▶ **Extrait à lire**
Mesdames, Messieurs,

Le principe de laïcité est au cœur de notre pacte républicain. Il garantit à chacun la liberté de conscience et la liberté religieuse, tout en posant un cadre à l’exercice de ces libertés : le respect de l’ordre public et l’égalité de tous devant la loi, sans distinction de religion ou de conviction. Impliquant la séparation de l’État et des organisations religieuses, elle en induit la neutralité de l’État, des collectivités territoriales, des services publics, et des organisations qui poursuivent une mission de service public.

Le sport, en ce qu’il est porteur de messages qui s’adressent à tous, égalité, et particulièrement égalité entre les femmes et les hommes, dépassement de soi, excellence, performance, respect des règles, respect des autres, intégration, cohésion sociale, entraide, non‑discrimination, doit être un espace au sein duquel ce principe de laïcité soit appliqué et respecté.

▶ **Consigne 1**
Dressez la liste de tous ceux dont la neutralité découle, selon l'extrait à lire, de la séparation de l'État et des organisations religieuses.
▶ **Consigne 2**
Recopiez mot pour mot le passage de l'extrait à lire qui commence par « Le principe de » et se poursuit jusqu'à « de service public. ».

▶ **Extrait des données**
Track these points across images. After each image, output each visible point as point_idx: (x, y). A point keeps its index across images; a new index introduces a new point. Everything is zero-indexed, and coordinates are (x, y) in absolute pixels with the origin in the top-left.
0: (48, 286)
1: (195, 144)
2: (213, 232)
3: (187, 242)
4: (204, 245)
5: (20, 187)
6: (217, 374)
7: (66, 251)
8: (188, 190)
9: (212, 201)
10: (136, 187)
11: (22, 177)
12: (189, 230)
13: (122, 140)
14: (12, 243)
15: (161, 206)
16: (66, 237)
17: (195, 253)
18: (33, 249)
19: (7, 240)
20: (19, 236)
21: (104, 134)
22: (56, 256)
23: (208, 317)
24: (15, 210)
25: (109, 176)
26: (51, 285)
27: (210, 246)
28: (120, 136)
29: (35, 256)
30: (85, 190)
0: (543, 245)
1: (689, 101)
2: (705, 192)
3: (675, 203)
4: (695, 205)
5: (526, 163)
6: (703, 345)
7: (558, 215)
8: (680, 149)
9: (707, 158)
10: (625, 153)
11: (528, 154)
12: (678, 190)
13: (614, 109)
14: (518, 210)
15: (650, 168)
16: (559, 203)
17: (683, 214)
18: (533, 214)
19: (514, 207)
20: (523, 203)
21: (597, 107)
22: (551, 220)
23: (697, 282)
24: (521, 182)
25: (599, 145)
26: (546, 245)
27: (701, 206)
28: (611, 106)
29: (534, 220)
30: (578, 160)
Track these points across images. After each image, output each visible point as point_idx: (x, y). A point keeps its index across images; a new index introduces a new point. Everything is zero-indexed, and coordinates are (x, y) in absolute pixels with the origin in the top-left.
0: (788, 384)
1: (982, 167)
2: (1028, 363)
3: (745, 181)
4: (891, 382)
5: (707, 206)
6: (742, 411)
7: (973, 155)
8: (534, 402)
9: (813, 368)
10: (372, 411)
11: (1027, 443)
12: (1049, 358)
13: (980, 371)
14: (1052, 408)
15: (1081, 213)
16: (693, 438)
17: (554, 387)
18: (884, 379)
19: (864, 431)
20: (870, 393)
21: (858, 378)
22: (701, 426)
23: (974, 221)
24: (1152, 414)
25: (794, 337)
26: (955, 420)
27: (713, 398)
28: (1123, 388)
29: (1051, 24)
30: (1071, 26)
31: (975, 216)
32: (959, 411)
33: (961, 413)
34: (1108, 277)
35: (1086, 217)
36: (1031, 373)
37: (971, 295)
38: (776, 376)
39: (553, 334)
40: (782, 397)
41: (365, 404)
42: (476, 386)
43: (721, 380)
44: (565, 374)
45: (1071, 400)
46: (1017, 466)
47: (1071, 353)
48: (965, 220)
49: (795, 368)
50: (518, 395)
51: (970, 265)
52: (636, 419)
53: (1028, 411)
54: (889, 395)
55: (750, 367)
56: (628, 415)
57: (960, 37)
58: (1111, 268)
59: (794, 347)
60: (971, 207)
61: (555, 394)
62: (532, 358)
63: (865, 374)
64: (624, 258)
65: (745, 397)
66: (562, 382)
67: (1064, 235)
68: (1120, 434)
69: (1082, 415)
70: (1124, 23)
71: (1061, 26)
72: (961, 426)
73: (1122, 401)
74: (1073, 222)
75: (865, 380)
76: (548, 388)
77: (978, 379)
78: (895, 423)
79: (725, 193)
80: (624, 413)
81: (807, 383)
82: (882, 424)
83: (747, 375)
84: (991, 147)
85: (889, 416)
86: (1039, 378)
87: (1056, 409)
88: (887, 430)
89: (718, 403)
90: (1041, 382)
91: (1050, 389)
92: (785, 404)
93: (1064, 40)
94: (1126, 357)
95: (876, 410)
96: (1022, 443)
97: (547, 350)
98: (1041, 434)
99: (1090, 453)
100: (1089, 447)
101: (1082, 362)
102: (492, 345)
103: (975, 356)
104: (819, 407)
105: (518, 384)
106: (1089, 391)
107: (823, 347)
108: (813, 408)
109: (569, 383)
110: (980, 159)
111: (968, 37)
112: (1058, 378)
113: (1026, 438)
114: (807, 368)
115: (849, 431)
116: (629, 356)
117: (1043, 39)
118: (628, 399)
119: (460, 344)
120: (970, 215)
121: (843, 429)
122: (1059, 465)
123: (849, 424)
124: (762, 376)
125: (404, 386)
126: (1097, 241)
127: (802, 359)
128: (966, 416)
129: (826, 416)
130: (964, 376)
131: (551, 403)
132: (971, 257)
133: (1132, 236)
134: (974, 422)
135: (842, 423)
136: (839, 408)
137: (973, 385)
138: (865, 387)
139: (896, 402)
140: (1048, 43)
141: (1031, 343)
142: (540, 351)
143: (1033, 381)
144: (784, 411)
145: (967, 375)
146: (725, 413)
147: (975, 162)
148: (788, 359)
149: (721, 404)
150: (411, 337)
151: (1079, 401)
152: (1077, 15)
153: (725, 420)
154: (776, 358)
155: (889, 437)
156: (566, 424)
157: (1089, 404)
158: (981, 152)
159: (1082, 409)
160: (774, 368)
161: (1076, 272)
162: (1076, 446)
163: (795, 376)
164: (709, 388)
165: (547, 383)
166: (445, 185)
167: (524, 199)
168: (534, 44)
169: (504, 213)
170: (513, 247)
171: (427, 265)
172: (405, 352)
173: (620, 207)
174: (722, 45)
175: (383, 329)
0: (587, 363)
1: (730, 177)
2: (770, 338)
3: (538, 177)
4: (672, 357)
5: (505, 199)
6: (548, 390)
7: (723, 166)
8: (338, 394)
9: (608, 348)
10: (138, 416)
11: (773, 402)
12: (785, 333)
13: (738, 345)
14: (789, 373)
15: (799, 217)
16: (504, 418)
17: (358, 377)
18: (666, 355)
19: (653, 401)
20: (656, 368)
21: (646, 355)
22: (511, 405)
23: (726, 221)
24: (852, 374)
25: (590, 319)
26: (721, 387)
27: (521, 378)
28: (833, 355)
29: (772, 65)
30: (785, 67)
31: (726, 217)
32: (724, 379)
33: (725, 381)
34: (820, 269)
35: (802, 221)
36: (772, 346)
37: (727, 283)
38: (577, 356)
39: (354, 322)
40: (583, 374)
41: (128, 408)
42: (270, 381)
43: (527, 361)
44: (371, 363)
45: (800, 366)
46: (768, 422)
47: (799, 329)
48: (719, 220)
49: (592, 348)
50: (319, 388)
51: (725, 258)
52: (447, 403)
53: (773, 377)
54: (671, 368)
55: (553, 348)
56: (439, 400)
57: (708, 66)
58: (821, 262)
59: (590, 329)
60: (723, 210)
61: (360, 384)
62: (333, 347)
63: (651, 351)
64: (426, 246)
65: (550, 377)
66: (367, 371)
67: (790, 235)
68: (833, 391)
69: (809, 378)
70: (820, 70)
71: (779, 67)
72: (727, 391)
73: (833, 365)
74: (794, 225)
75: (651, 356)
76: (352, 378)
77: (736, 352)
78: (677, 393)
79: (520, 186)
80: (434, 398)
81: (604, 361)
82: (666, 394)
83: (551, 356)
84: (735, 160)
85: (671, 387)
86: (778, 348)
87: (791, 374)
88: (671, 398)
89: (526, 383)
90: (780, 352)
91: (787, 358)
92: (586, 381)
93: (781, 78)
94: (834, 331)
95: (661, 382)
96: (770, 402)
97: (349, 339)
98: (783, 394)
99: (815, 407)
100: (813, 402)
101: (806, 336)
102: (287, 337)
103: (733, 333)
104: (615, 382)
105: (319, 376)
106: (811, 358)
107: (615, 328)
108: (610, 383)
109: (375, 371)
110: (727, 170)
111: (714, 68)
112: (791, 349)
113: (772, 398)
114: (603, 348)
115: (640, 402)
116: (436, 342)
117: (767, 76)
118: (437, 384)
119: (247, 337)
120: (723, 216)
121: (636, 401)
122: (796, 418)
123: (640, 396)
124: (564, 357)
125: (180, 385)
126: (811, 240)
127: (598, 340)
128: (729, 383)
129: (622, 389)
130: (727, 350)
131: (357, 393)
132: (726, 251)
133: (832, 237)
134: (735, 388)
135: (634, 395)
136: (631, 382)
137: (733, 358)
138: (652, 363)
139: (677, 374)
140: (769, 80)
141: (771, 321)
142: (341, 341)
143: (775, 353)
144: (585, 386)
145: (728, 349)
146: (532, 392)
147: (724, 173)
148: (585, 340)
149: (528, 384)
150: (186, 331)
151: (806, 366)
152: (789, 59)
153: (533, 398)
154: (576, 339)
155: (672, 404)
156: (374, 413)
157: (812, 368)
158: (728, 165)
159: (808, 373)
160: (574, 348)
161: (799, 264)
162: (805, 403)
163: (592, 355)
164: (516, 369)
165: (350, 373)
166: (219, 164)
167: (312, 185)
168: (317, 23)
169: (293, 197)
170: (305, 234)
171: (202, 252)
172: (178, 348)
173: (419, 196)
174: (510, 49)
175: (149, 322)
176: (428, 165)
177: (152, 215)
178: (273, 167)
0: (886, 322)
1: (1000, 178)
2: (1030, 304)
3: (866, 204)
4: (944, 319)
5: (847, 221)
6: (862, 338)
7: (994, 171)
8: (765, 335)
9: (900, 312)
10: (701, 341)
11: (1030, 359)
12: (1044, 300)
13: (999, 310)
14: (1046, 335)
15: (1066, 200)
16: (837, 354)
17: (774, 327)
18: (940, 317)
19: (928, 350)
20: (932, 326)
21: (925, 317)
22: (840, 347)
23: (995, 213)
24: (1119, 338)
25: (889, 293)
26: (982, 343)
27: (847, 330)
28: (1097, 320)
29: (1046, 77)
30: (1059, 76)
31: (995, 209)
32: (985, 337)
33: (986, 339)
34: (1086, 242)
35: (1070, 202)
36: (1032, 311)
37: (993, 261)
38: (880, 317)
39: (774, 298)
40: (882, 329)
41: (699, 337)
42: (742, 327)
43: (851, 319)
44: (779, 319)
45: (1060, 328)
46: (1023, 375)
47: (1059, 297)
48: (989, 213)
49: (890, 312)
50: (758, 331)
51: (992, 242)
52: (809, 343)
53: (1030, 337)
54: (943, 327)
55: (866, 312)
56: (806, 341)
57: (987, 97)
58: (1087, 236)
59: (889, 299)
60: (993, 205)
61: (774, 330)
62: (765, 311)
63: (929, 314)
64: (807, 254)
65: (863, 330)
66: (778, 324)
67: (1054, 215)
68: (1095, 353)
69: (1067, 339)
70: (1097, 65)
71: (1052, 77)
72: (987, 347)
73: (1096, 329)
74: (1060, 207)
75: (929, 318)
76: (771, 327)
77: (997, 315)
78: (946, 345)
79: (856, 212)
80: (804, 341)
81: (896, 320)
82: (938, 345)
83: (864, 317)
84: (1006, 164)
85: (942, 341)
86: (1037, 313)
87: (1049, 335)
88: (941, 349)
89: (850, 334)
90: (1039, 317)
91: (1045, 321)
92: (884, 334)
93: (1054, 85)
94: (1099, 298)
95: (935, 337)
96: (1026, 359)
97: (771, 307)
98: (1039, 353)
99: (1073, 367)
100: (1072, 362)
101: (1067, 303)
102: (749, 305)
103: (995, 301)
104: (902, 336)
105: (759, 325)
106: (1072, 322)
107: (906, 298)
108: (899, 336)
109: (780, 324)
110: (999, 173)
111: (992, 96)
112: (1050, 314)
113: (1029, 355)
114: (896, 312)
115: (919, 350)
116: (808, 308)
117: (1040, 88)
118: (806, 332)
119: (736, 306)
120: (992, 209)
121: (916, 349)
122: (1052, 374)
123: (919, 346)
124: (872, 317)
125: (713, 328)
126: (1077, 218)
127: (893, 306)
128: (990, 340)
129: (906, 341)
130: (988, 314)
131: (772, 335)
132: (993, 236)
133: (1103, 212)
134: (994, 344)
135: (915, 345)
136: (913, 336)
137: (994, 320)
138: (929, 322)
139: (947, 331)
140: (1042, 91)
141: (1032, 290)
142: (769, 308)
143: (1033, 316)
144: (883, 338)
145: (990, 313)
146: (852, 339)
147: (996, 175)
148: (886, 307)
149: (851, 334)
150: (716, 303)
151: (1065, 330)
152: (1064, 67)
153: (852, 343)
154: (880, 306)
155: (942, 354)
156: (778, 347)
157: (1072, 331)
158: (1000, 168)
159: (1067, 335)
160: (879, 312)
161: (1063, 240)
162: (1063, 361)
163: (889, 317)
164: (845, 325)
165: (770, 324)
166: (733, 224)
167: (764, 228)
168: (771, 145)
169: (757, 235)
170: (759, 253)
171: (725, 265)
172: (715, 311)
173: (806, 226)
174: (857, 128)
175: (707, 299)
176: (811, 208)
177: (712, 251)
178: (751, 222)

▶ **Réponse 1**
- l'État
- les collectivités territoriales
- les services publics
- les organisations qui poursuivent une mission de service public

▶ **Réponse 2**
Le principe de laïcité est au cœur de notre pacte républicain. Il garantit à chacun la liberté de conscience et la liberté religieuse, tout en posant un cadre à l’exercice de ces libertés : le respect de l’ordre public et l’égalité de tous devant la loi, sans distinction de religion ou de conviction. Impliquant la séparation de l’État et des organisations religieuses, elle en induit la neutralité de l’État, des collectivités territoriales, des services publics, et des organisations qui poursuivent une mission de service public.